Along with millions of others on April 15, I watched in horror as flames engulfed Notre Dame Cathedral and its gothic spire fell onto the roof, bringing down the enormous wooden beams known as the “Forest,” which had supported this 850-year-old structure.
To escape the horror, I reminisced about a more pleasant occasion spent viewing the cathedral from across the Seine in the world-famous Parisian restaurant Tour d’Argent, said to be the world’s oldest restaurant, allegedly founded in 1582.
The restaurant occupies the top floor of its building, where panoramic glass windows provide an unobstructed view of the river below and Notre Dame sitting in the middle of the river on the Isle de Cite. Every view from this restaurant is picture postcard perfect, always with Notre Dame in the foreground.
After dinner, we were treated to a tour of the vast and deep wine cellars of the restaurant. Our guide was a squat little man whom my significant other prophetically called (not to his face), Quasimodo, the Victor Hugo character better known as the Hunchback of Notre Dame.
Though set in the 1400s, Hugo’s novel was published in 1831 at a time when Notre Dame was in deplorable condition. Hugo’s book set in motion a campaign— much like what is underway today — to restore the cathedral to its former but harried glory, having survived the French Revolution and World War II bombings.
As money has poured in to rebuild the cathedral, two corporations with major wine holdings have pledged enormous sums of money to the restoration campaign.
In French wine history, there are many instances of charitable contributions of wine to support worthy causes. Likely the best known event of this kind is the Hospices de Beaune auction, held annually in the city of Beaune in the region of Burgundy since 1859. The event was conceived to support a hospital built in 1451 that provided medical care for the indigent.
This auction attracts a worldwide clientele who vie for some of the world’s most costly wines. The 2018 auction raised $16.17 million, setting a new record for this event.
In support of rebuilding Notre Dame, Bordeaux First Growth Chateau Mouton Rothschild and the Palace of Versailles have announced they will donate a portion of the proceeds from an upcoming auction of 75 limited-edition Versailles Celebration Cases, featuring five Mouton Rothschild vintages, valued at around $900,000 per case.
Those who attend this auction will have the opportunity to dine with the who’s who of winedom on Sept. 21, where a 1945 vintage of Mouton Rothschild, released to celebrate the end of World War II, will be served.

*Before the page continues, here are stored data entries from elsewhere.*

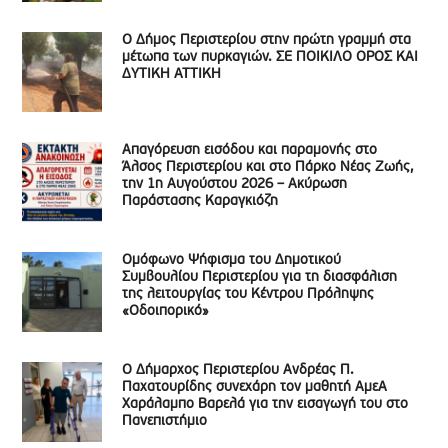
Ο Δήμος Περιστερίου στην πρώτη γραμμή στα
μέτωπα των πυρκαγιών. ΣΕ ΠΟΙΚΙΛΟ ΟΡΟΣ ΚΑΙ
ΔΥΤΙΚΗ ΑΤΤΙΚΗ
Απαγόρευση εισόδου και παραμονής στο
Άλσος Περιστερίου και στο Πάρκο Νέας Ζωής,
την 1η Αυγούστου 2026 – Ακύρωση
Παράστασης Καραγκιόζη
Ομόφωνο Ψήφισμα του Δημοτικού
Συμβουλίου Περιστερίου για τη διασφάλιση
της λειτουργίας του Κέντρου Πρόληψης
«Οδοιπορικό»
Ο Δήμαρχος Περιστερίου Ανδρέας Π.
Παχατουρίδης συνεχάρη τον μαθητή ΑμεΑ
Χαράλαμπο Βαρελά για την εισαγωγή του στο
Πανεπιστήμιο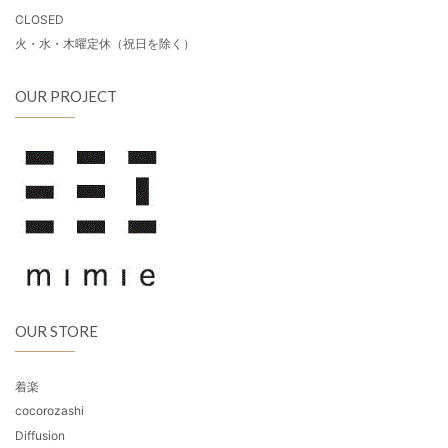
CLOSED
火・水・木曜定休（祝日を除く）
OUR PROJECT
OUR STORE
着楽
cocorozashi
Diffusion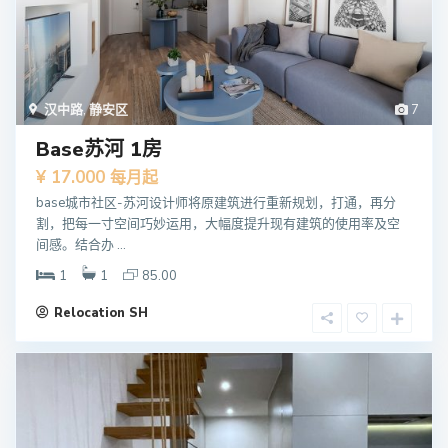
汉中路
,
静安区
7
Base苏河 1房
¥ 17.000
每月起
base城市社区-苏河设计师将原建筑进行重新规划，打通，再分
割，把每一寸空间巧妙运用，大幅度提升现有建筑的使用率及空
间感。结合办 ...
1
1
85.00
Relocation SH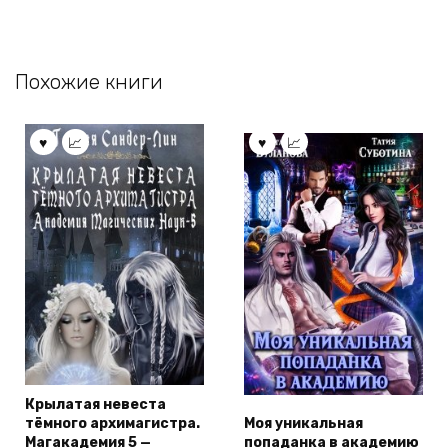
Похожие книги
Крылатая невеста
тёмного архимагистра.
Моя уникальная
Магакадемия 5 —
попаданка в академию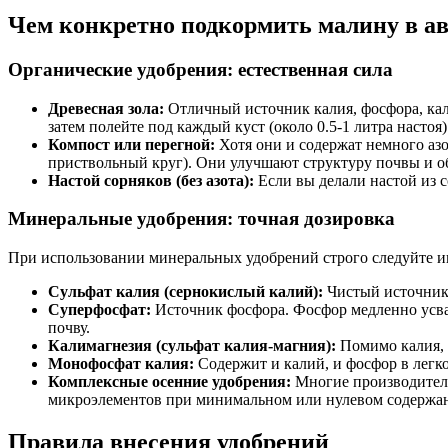
Чем конкретно подкормить малину в а
Органические удобрения: естественная сила
Древесная зола:
Отличный источник калия, фосфора, каль
затем полейте под каждый куст (около 0.5-1 литра настоя
Компост или перегной:
Хотя они и содержат немного азо
приствольный круг). Они улучшают структуру почвы и 
Настой сорняков (без азота):
Если вы делали настой из с
Минеральные удобрения: точная дозировка
При использовании минеральных удобрений строго следуйте ин
Сульфат калия (сернокислый калий):
Чистый источник к
Суперфосфат:
Источник фосфора. Фосфор медленно усваив
почву.
Калимагнезия (сульфат калия-магния):
Помимо калия, с
Монофосфат калия:
Содержит и калий, и фосфор в легко
Комплексные осенние удобрения:
Многие производители
микроэлементов при минимальном или нулевом содержани
Правила внесения удобрений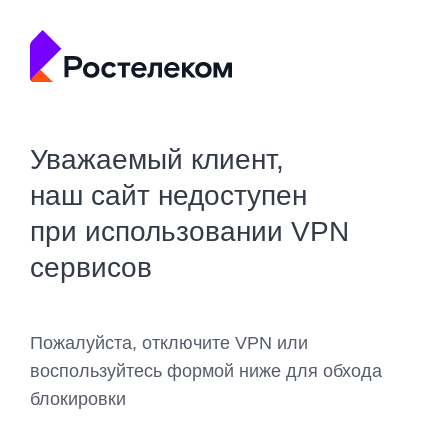
Уважаемый клиент,
наш сайт недоступен
при использовании VPN
сервисов
Пожалуйста, отключите VPN или
воспользуйтесь формой ниже для обхода
блокировки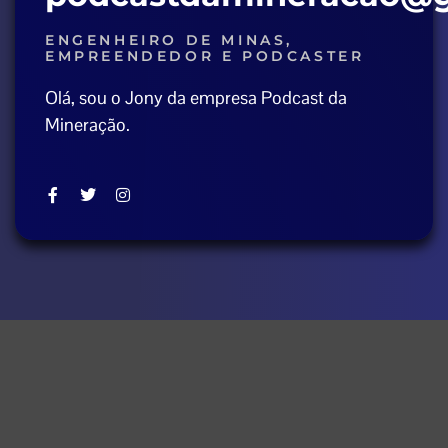
ENGENHEIRO DE MINAS,
EMPREENDEDOR E PODCASTER
Olá, sou o Jony da empresa Podcast da
Mineração.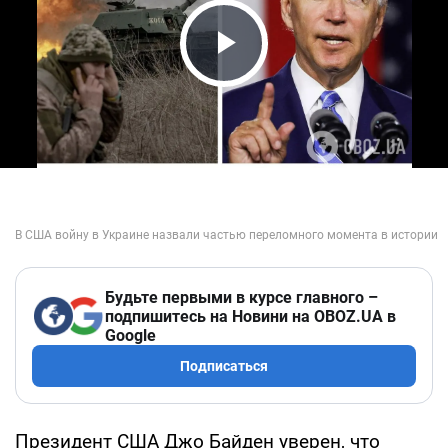
Play Video
Будьте первыми в курсе главного –
подпишитесь на Новини на OBOZ.UA в
Google
Подписаться
Президент США Джо Байден уверен, что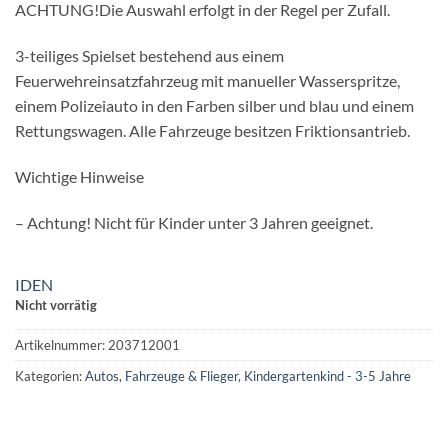
ACHTUNG!Die Auswahl erfolgt in der Regel per Zufall.
3-teiliges Spielset bestehend aus einem
Feuerwehreinsatzfahrzeug mit manueller Wasserspritze,
einem Polizeiauto in den Farben silber und blau und einem
Rettungswagen. Alle Fahrzeuge besitzen Friktionsantrieb.
Wichtige Hinweise
– Achtung! Nicht für Kinder unter 3 Jahren geeignet.
IDEN
Nicht vorrätig
Artikelnummer:
203712001
Kategorien:
Autos, Fahrzeuge & Flieger
,
Kindergartenkind - 3-5 Jahre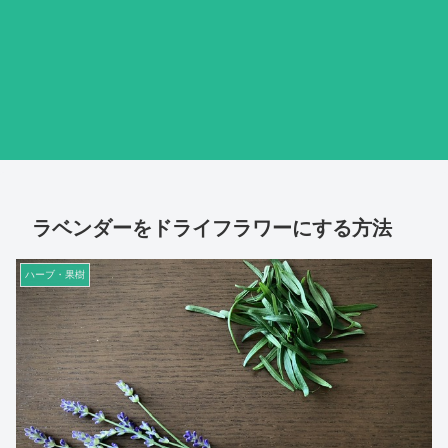
ラベンダーをドライフラワーにする方法
ハーブ・果樹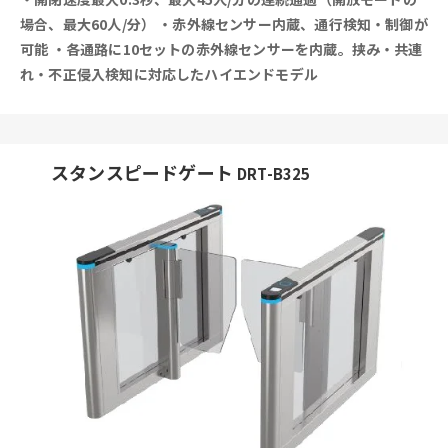
場合、最大60人/分）
・赤外線センサー内蔵、通行検知・制御が
可能
・各通路に10セットの赤外線センサーを内蔵。挟み・共連
れ・不正侵入検知に対応したハイエンドモデル
スタンスピードゲート
DRT-B325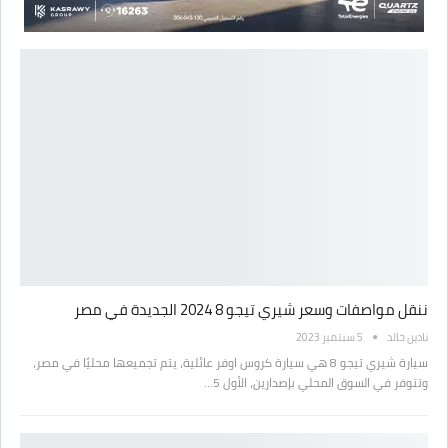
ننقل مواصفات وسعر شيري تيجو 8 2024 الجديدة في مصر
نادين خالد
5 سبتمبر 2023
سيارة شيري تيجو 8 هي سيارة كروس اوفر عائلية، يتم تجميعها محليًا في مصر،
وتتوفر في السوق المحلي بإصدارين، الأول 5…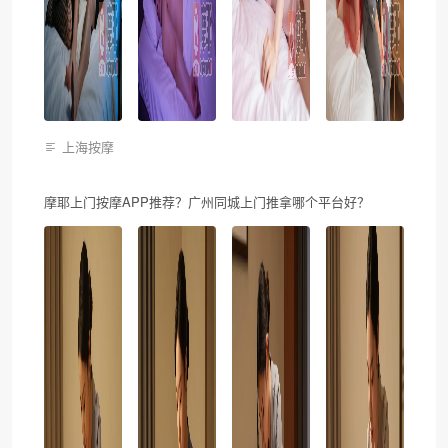
上海按摩
摩耶上门按摩APP推荐？广州同城上门推拿哪个平台好？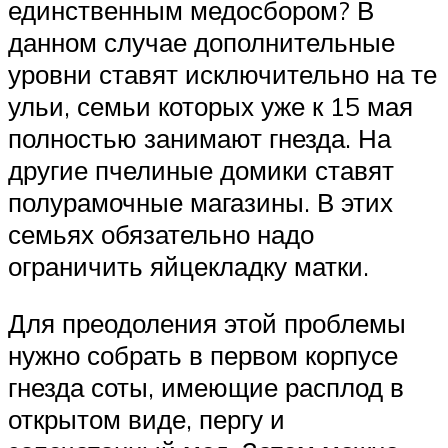
единственным медосбором? В
данном случае дополнительные
уровни ставят исключительно на те
ульи, семьи которых уже к 15 мая
полностью занимают гнезда. На
другие пчелиные домики ставят
полурамочные магазины. В этих
семьях обязательно надо
ограничить яйцекладку матки.
Для преодоления этой проблемы
нужно собрать в первом корпусе
гнезда соты, имеющие расплод в
открытом виде, пергу и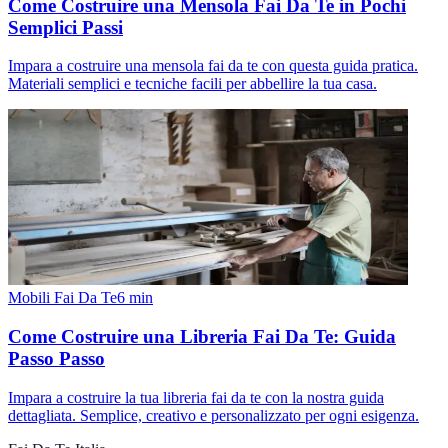
Come Costruire una Mensola Fai Da Te in Pochi
Semplici Passi
Impara a costruire una mensola fai da te con questa guida pratica.
Materiali semplici e tecniche facili per abbellire la tua casa.
Mobili Fai Da Te
6
min
Come Costruire una Libreria Fai Da Te: Guida
Passo Passo
Impara a costruire la tua libreria fai da te con la nostra guida
dettagliata. Semplice, creativo e personalizzato per ogni esigenza.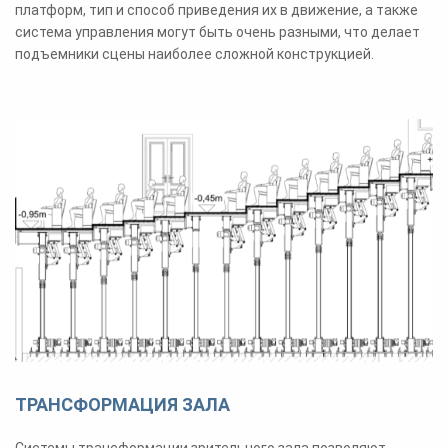
платформ, тип и способ приведения их в движение, а также
система управления могут быть очень разными, что делает
подъемники сцены наиболее сложной конструкцией.
ТРАНСФОРМАЦИЯ ЗАЛА
Системы трансформации зрительного зала позволяют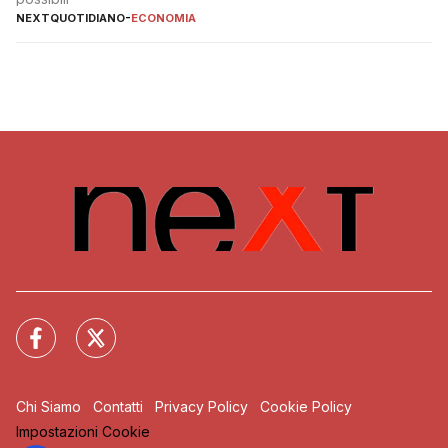
NEXTQUOTIDIANO
-
ECONOMIA
Chi Siamo
Contatti
Privacy Policy
Cookie Policy
Impostazioni Cookie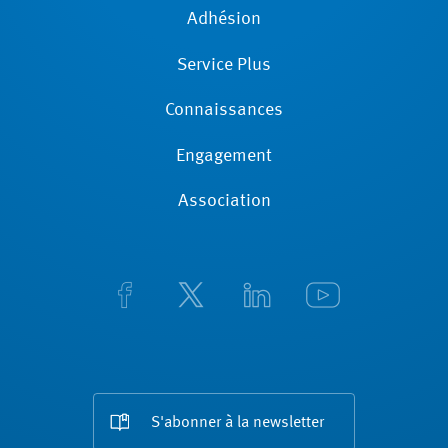
Adhésion
Service Plus
Connaissances
Engagement
Association
S'abonner à la newsletter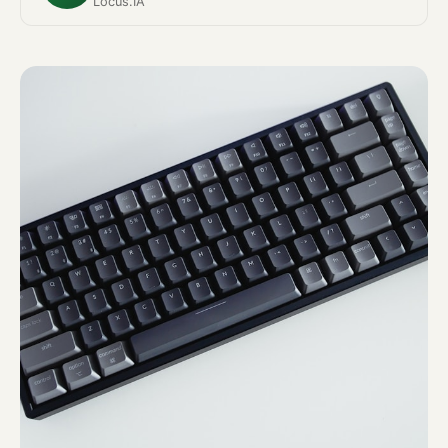
Locus.IA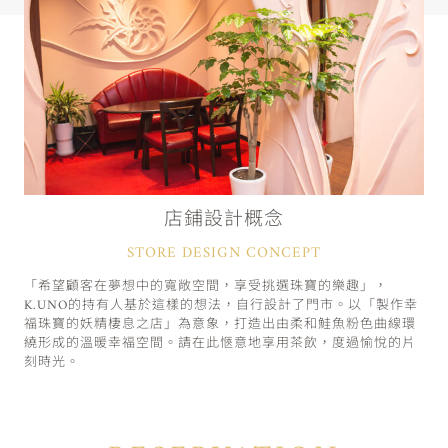
店鋪設計概念
STORE DESIGN CONCEPT
「希望顧客在夢想中的寬敞空間，享受挑選珠寶的樂趣」，
K.UNO的持有人基於這樣的想法，自行設計了門市。以「製作幸
福珠寶的妖精棲息之店」為意象，打造出由柔和鮭魚粉色曲線環
繞形成的溫暖幸福空間。請在此愜意地享用茶飲，度過愉悅的片
刻時光。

Average cost per bottle for this wine — if found — is $20,000.
French billionaire Francois-Henri Pinault, founder and chairman of Kering (a name not familiar to most but whose luxury brands include Gucci and Yves Saint Laurent, Bordeaux’s First Growth Chateau Latour and Napa Valley’s Eisele Vineyard), has pledged $124 million.
Another French luxury brand billionaire, Bernard Arnault (whose holdings include Moet-Hennessy, Louis Vuitton, Chateau d’Yquem, Dom Perignon, Veuve Clicquot, Krug and Château Cheval Blanc along with a host of other wine brands), has pledged $248 million.
To address the loss of “The Forest,” the wooden beams of the cathedral that were placed there in the 12th and 13th centuries, The Charlois Group, a 200-year-old French wine barrel cooperage conglomerate, has pledged to make wood available from its huge forestry holdings.
There is never a good time to have a fire, but with the amount of money being raised and today’s technology, Notre Dame will soar again and “indeed live on, not lost to transient flame,” as the Star’s chairman and publisher so poignantly stated in her homage to Notre Dame.